El dolor y la dignidad de un pueblo, Cayara, Epicentro TV

El dolor y la dignidad de un pueblo, Cayara

Entre los andes del sur de Ayacucho, rodeada de cerros y retamas está Cayara, un pequeño distrito de la provincia de Víctor Fajardo. El 14 de mayo de 1988 este pequeño pueblo vivió una de los más crueles eventos de todo el Conflicto Armado Interno. Previamente en horas de la noche del día 13, un convoy militar pasó raudo por el pueblo, kilómetros más allá, ese convoy fue atacado por miembros de Sendero Luminoso ocasionando la muerte de 4 miembros del ejército. Desde el comando político militar de Ayacucho se puso en ejecución el plan operativo de persecución, desplazando a patrullas militares de varias bases militares entre ellas las de Huancapi, San Pedro de Hualla, y del batallón de élite Lince afincado en Huamanga. 

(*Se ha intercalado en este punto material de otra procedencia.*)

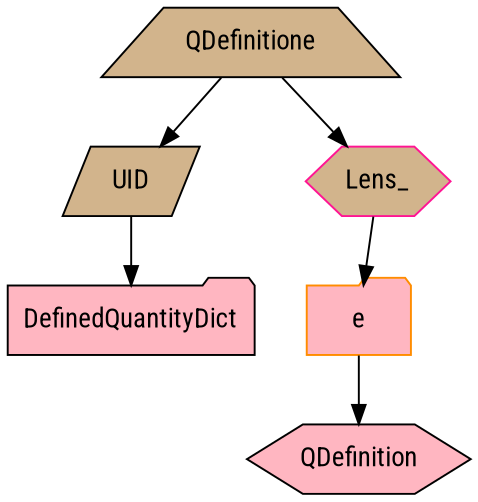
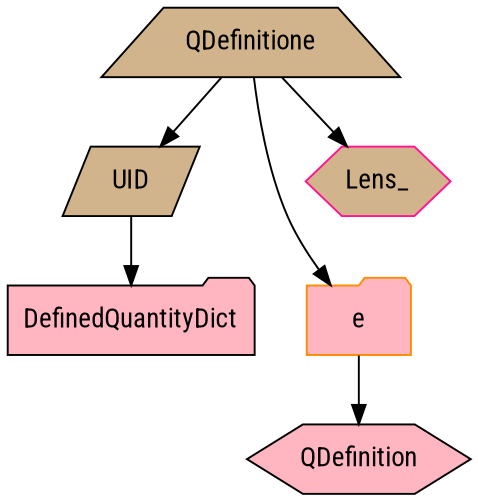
  digraph {
    fontname="Roboto Condensed"
    node [color=black fillcolor=tan fontname="Roboto Condensed" shape=folder style=filled]
    edge [fontname="Roboto Condensed"]
    n1 [label=QDefinitione shape=trapezium]
    UID [shape=parallelogram]
    e [color=darkorange fillcolor=lightpink]
    Lens_ [color=deeppink shape=hexagon]
    DefinedQuantityDict [fillcolor=lightpink]
    QDefinition [fillcolor=lightpink shape=hexagon]
    n1 -> UID
-   Lens_ -> e
+   n1 -> e
    n1 -> Lens_
    UID -> DefinedQuantityDict
    e -> QDefinition
  }
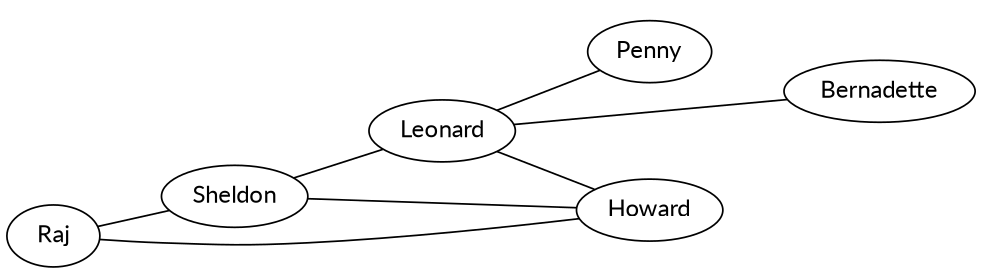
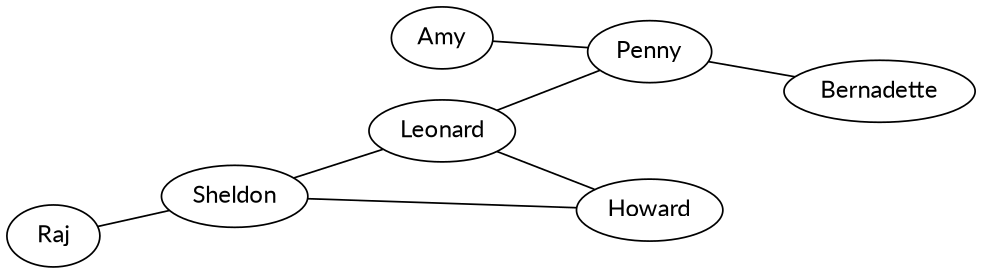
  graph {
    fontname=Lato
    rankdir=LR
    node [fontname=Lato]
    edge [fontname=Lato]
    Sheldon
    Leonard
    Penny
    Howard
    Bernadette
+   Amy
    Raj
    Sheldon -- Leonard
    Leonard -- Penny
    Leonard -- Howard
-   Leonard -- Bernadette
+   Penny -- Bernadette
    Howard -- Sheldon
+   Amy -- Penny
    Raj -- Sheldon
-   Raj -- Howard
  }
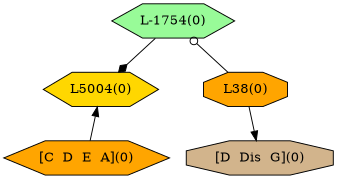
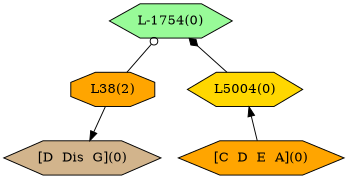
  digraph {
    node [fillcolor=orange shape=hexagon style=filled]
    edge [arrowhead=normal]
    "L-1754(0)" [fillcolor=palegreen]
-   "L38(0)" [shape=octagon]
+   "L38(0)" [shape=octagon label="L38(2)"]
    "L5004(0)" [fillcolor=gold]
-   "[D  Dis  G](0)" [fillcolor=tan shape=octagon]
+   "[D  Dis  G](0)" [fillcolor=tan]
    "[C  D  E  A](0)"
    subgraph sub_1 {
      rank=min
      "L-1754(0)"
    }
    subgraph sub_2 {
      rank=same
      "L38(0)"
      "L5004(0)"
    }
    subgraph sub_3 {
      rank=max
      "[D  Dis  G](0)"
      "[C  D  E  A](0)"
    }
-   "L-1754(0)" -> "L5004(0)" [arrowhead=diamond]
+   "L5004(0)" -> "L-1754(0)" [arrowhead=diamond]
    "L38(0)" -> "L-1754(0)" [arrowhead=odot]
    "L38(0)" -> "[D  Dis  G](0)"
    "[C  D  E  A](0)" -> "L5004(0)"
  }
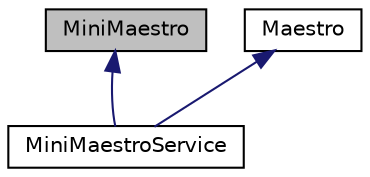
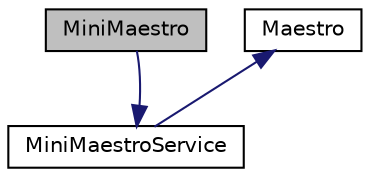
  digraph {
    node [color=black fillcolor=white fontname=Helvetica fontsize=10 shape=record style=filled]
    edge [color=midnightblue dir=back fontname=Helvetica fontsize=10 labelfontname=Helvetica labelfontsize=10 style=solid]
    n1 [fillcolor=grey75 fontcolor=black height=0.2 label=MiniMaestro width=0.4]
    n2 [height=0.2 label=MiniMaestroService width=0.4]
    n3 [height=0.2 label=Maestro width=0.4]
-   n1 -> n2
+   n2 -> n1
    n3 -> n2
  }
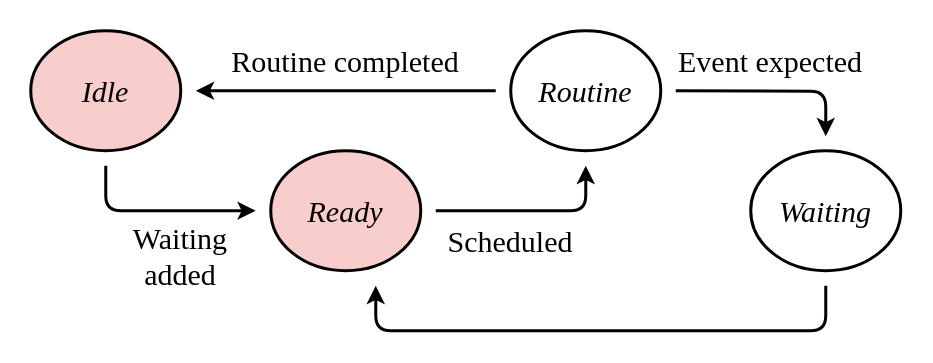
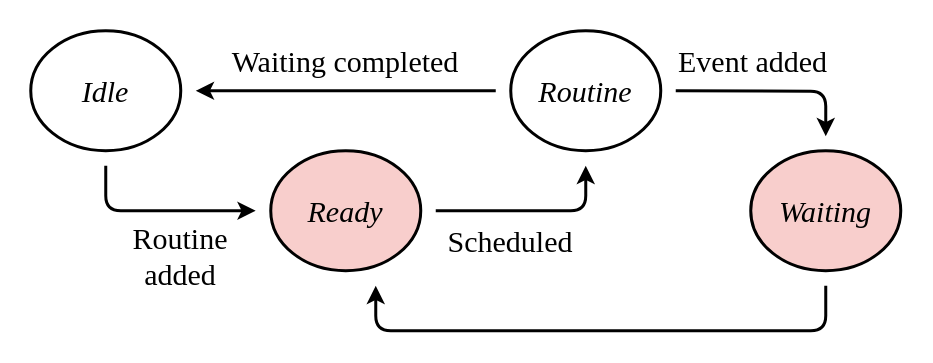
  <mxCell id="0" />
  <mxCell id="1" parent="0" />
- <mxCell id="2" value="Idle" style="ellipse;whiteSpace=wrap;html=1;strokeWidth=2;fontFamily=Times New Roman;fontSize=20;fontStyle=2;fillColor=#f8cecc;" vertex="1" parent="1"><mxGeometry x="20" y="20" width="100" height="80" as="geometry" /></mxCell>
+ <mxCell id="2" value="Idle" style="ellipse;whiteSpace=wrap;html=1;strokeWidth=2;fontFamily=Times New Roman;fontSize=20;fontStyle=2" vertex="1" parent="1"><mxGeometry x="20" y="20" width="100" height="80" as="geometry" /></mxCell>
  <mxCell id="3" value="Ready" style="ellipse;whiteSpace=wrap;html=1;strokeWidth=2;fontFamily=Times New Roman;fontSize=20;fontStyle=2;fillColor=#f8cecc;" vertex="1" parent="1"><mxGeometry x="180" y="100" width="100" height="80" as="geometry" /></mxCell>
  <mxCell id="4" value="Routine" style="ellipse;whiteSpace=wrap;html=1;strokeWidth=2;fontFamily=Times New Roman;fontSize=20;fontStyle=2" vertex="1" parent="1"><mxGeometry x="340" y="20" width="100" height="80" as="geometry" /></mxCell>
- <mxCell id="5" value="Waiting" style="ellipse;whiteSpace=wrap;html=1;strokeWidth=2;fontFamily=Times New Roman;fontSize=20;fontStyle=2" vertex="1" parent="1"><mxGeometry x="500" y="100" width="100" height="80" as="geometry" /></mxCell>
+ <mxCell id="5" value="Waiting" style="ellipse;whiteSpace=wrap;html=1;strokeWidth=2;fontFamily=Times New Roman;fontSize=20;fontStyle=2;fillColor=#f8cecc;" vertex="1" parent="1"><mxGeometry x="500" y="100" width="100" height="80" as="geometry" /></mxCell>
  <mxCell id="6" value="" style="endArrow=classic;html=1;fontFamily=Times New Roman;strokeWidth=2;fontSize=24;" edge="1" parent="1"><mxGeometry width="50" height="50" relative="1" as="geometry"><mxPoint x="550" y="190" as="sourcePoint" /><mxPoint x="250" y="190" as="targetPoint" /><Array as="points"><mxPoint x="550" y="220" /><mxPoint x="250" y="220" /></Array></mxGeometry></mxCell>
  <mxCell id="7" value="" style="endArrow=classic;html=1;fontFamily=Times New Roman;strokeWidth=2;fontSize=24;" edge="1" parent="1"><mxGeometry width="50" height="50" relative="1" as="geometry"><mxPoint x="70" y="110" as="sourcePoint" /><mxPoint x="170" y="140" as="targetPoint" /><Array as="points"><mxPoint x="70" y="140" /></Array></mxGeometry></mxCell>
- <mxCell id="8" value="Waiting added" style="text;html=1;strokeColor=none;fillColor=none;align=center;verticalAlign=middle;whiteSpace=wrap;rounded=0;fontSize=20;fontFamily=Times New Roman;" vertex="1" parent="1"><mxGeometry x="70" y="140" width="100" height="60" as="geometry" /></mxCell>
+ <mxCell id="8" value="Routine added" style="text;html=1;strokeColor=none;fillColor=none;align=center;verticalAlign=middle;whiteSpace=wrap;rounded=0;fontSize=20;fontFamily=Times New Roman;" vertex="1" parent="1"><mxGeometry x="70" y="140" width="100" height="60" as="geometry" /></mxCell>
  <mxCell id="9" value="" style="endArrow=classic;html=1;fontFamily=Times New Roman;strokeWidth=2;fontSize=24;" edge="1" parent="1"><mxGeometry width="50" height="50" relative="1" as="geometry"><mxPoint x="330" y="60" as="sourcePoint" /><mxPoint x="130" y="60" as="targetPoint" /></mxGeometry></mxCell>
- <mxCell id="10" value="Routine completed" style="text;html=1;strokeColor=none;fillColor=none;align=center;verticalAlign=middle;whiteSpace=wrap;rounded=0;fontSize=20;fontFamily=Times New Roman;" vertex="1" parent="1"><mxGeometry x="135" y="20" width="190" height="40" as="geometry" /></mxCell>
+ <mxCell id="10" value="Waiting completed" style="text;html=1;strokeColor=none;fillColor=none;align=center;verticalAlign=middle;whiteSpace=wrap;rounded=0;fontSize=20;fontFamily=Times New Roman;" vertex="1" parent="1"><mxGeometry x="135" y="20" width="190" height="40" as="geometry" /></mxCell>
  <mxCell id="11" value="" style="endArrow=classic;html=1;fontFamily=Times New Roman;strokeWidth=2;fontSize=24;" edge="1" parent="1"><mxGeometry width="50" height="50" relative="1" as="geometry"><mxPoint x="450" y="60" as="sourcePoint" /><mxPoint x="550" y="90.29" as="targetPoint" /><Array as="points"><mxPoint x="550" y="60.29" /></Array></mxGeometry></mxCell>
- <mxCell id="12" value="Event expected" style="text;html=1;strokeColor=none;fillColor=none;align=left;verticalAlign=middle;whiteSpace=wrap;rounded=0;fontSize=20;fontFamily=Times New Roman;" vertex="1" parent="1"><mxGeometry x="450" y="20" width="140" height="40" as="geometry" /></mxCell>
+ <mxCell id="12" value="Event added" style="text;html=1;strokeColor=none;fillColor=none;align=left;verticalAlign=middle;whiteSpace=wrap;rounded=0;fontSize=20;fontFamily=Times New Roman;" vertex="1" parent="1"><mxGeometry x="450" y="20" width="140" height="40" as="geometry" /></mxCell>
  <mxCell id="13" value="" style="endArrow=classic;html=1;fontFamily=Times New Roman;strokeWidth=2;fontSize=24;" edge="1" parent="1"><mxGeometry width="50" height="50" relative="1" as="geometry"><mxPoint x="290" y="140" as="sourcePoint" /><mxPoint x="390" y="110" as="targetPoint" /><Array as="points"><mxPoint x="390" y="140" /></Array></mxGeometry></mxCell>
  <mxCell id="14" value="Scheduled" style="text;html=1;strokeColor=none;fillColor=none;align=center;verticalAlign=middle;whiteSpace=wrap;rounded=0;fontSize=20;fontFamily=Times New Roman;" vertex="1" parent="1"><mxGeometry x="290" y="140" width="100" height="40" as="geometry" /></mxCell>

El 14 de mayo, la mayoría de los pobladores se encontraban realizando tareas agrícolas en la zona conocida como Ccehua, otros estaban en la Iglesia para es desarmen del anda de la virgen cuando ingresaron las patrullas a pie y a caballo, las acciones de las patrullas frente a una población indefensa fueron terribles, saqueo, incendio, golpes, insultos, tortura, violación y muerte. Luego se dirigieron a Ccechua, donde juntaron a los pobladores que ahí se encontraban para torturar y asesinar a los hombres luego de someterlos a terribles torturas.

Desde la 2da división de infantería que era comandada por el jefe político militar Valdivia Dueñas, se tomaron todas las previsiones para dejar en impunidad los hechos, al negacionismo y desaparición de los cuerpos de los asesinados, se sumaron el secuestro y desaparición de testigos a poco más de un mes de los hechos, así como el asesinato de los principales impulsores de la investigación en diciembre de 1988 y septiembre de 1989.    

Luego de muchas luchas incluyendo una ley de amnistía, se abrió un proceso que culminó en parte en agosto del 2023,  la Cuarta Sala Penal condenó a 16 personas por la comisión de los hechos de 14 de mayo reservando el proceso a otros miembros de patrullas y al jefe político militar José Rolando Valdivia Dueñas. Este fallo se encuentra pendiente.

En enero del 2025, se inicia otro juicio oral contra dos personas que se encontraban en calidad de ausentes, el oficial del ejército Alejandro Avendaño jefe de una de las patrullas que actuaron en Cayara estaba en Estados Unidos lugar a donde se habría afincado una vez conocida la apertura del proceso penal en 2005. Veinte años después Las autoridades de Estados Unidos lo expulsan por haber mentido sobre su situación jurídica. Es en este proceso, donde este acusado ha presentado el pedido de prescripción amparándose los fundamentos mayoritarios del Tribunal Constitucional con respecto a la ley 32107.

Los familiares de las víctimas se han mantenido firmes en su exigencia de justicia, las madres en Cayara, a pesar de los años, esperan las convocatorias a reunión para informar que sucede en el proceso, viajando para prestar su testimonio.  En San Clemente-Pisco y en Lima los familiares se asociaron y han servido de posta en las acciones de exigencia, marchas y reclamos. Para todos ellos, una de las batallas en las que ha habido descanso es la búsqueda de los cuerpos, esos que fueron desenterrados y llevados a la altura de Hualla, para desaparecerlos siguiendo las órdenes del jefe político militar para ocultar el delito. Hasta el momento se ha recuperado un conglomerado de piezas óseas tan dañadas por el fuego que sólo pudieron identificar a Solano Ccayo. 


Por todo ello, es indignante ver como nuevamente desde el Congreso, atacan pretenden generar impunidad, frente a una verdad que se ha abierto paso, a pulso de lucha e insistencia de un pueblo que no ha dejado de recordar, señalar responsabilidades y de buscar los cuerpos arrebatados, todo ello, con firmeza y dignidad.